It was the last day of kindergarten. I stood in the back of Bob's classroom with the other room moms and the two grandma volunteers. I held back tears as we listened to the kids sing Baby Beluga the Whale one final time.
Ms. Vaden stood in front of the board and explained that today, the kids would be taking home their report cards, some paperwork, and their "milk sticks."
On the first day of school, the kindergartners were given tongue depressor sized sticks with their names on them. The children filled in a small self portrait with crayon on both sides. Every morning when they arrived in room ten, the kids each found their stick in a small can and moved it either to the can for white milk, the can for chocolate milk, or the can that represented that they would not be spending fifty cents on milk that day. This was the way attendance was taken and the milk orders were recorded for Mr. Terry so he would know how many milk cartons to deliver to the classroom before snack time.
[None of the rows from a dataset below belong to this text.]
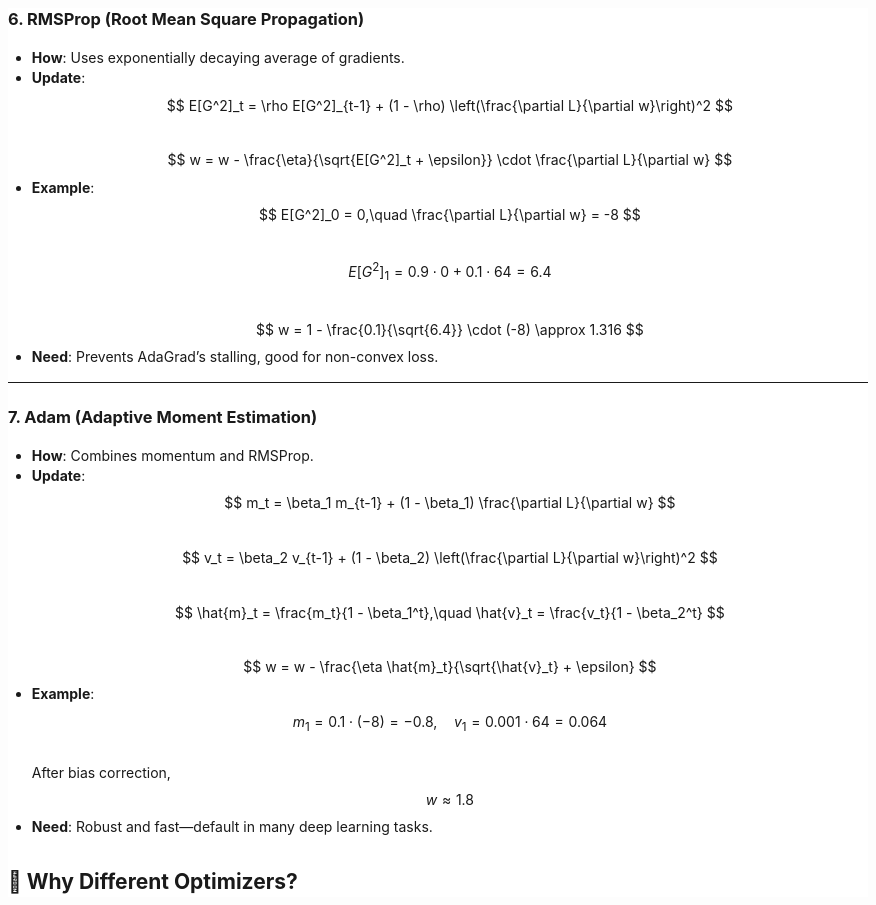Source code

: 
### 6. RMSProp (Root Mean Square Propagation)
- **How**: Uses exponentially decaying average of gradients.  
- **Update**:  
  $$
  E[G^2]_t = \rho E[G^2]_{t-1} + (1 - \rho) \left(\frac{\partial L}{\partial w}\right)^2
  $$  
  $$
  w = w - \frac{\eta}{\sqrt{E[G^2]_t + \epsilon}} \cdot \frac{\partial L}{\partial w}
  $$
- **Example**:  
  $$
  E[G^2]_0 = 0,\quad \frac{\partial L}{\partial w} = -8
  $$  
  $$
  E[G^2]_1 = 0.9 \cdot 0 + 0.1 \cdot 64 = 6.4
  $$  
  $$
  w = 1 - \frac{0.1}{\sqrt{6.4}} \cdot (-8) \approx 1.316
  $$
- **Need**: Prevents AdaGrad’s stalling, good for non-convex loss.

---

### 7. Adam (Adaptive Moment Estimation)
- **How**: Combines momentum and RMSProp.  
- **Update**:  
  $$
  m_t = \beta_1 m_{t-1} + (1 - \beta_1) \frac{\partial L}{\partial w}
  $$  
  $$
  v_t = \beta_2 v_{t-1} + (1 - \beta_2) \left(\frac{\partial L}{\partial w}\right)^2
  $$  
  $$
  \hat{m}_t = \frac{m_t}{1 - \beta_1^t},\quad \hat{v}_t = \frac{v_t}{1 - \beta_2^t}
  $$  
  $$
  w = w - \frac{\eta \hat{m}_t}{\sqrt{\hat{v}_t} + \epsilon}
  $$
- **Example**:  
  $$
  m_1 = 0.1 \cdot (-8) = -0.8,\quad v_1 = 0.001 \cdot 64 = 0.064
  $$  
  After bias correction,  
  $$
  w \approx 1.8
  $$
- **Need**: Robust and fast—default in many deep learning tasks.

## 🚀 Why Different Optimizers?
"Oh, their milk sticks," one of the grandmas repeated with a crack in her voice.
These tiny pieces of wood represented the 180 days of kindergarten. The year our boy started reading and grew three inches in nine months. The year he found Desmond and Felix and Ferruccio and Alessandro and the rest of his pack of guys. The year he found his confidence, his voice, and his love of school.
Next year would mean first grade; hot lunches and homework. They would be with the big kids. There were no milk sticks in first grade.
"Their milk sticks," I repeated. And the tears came.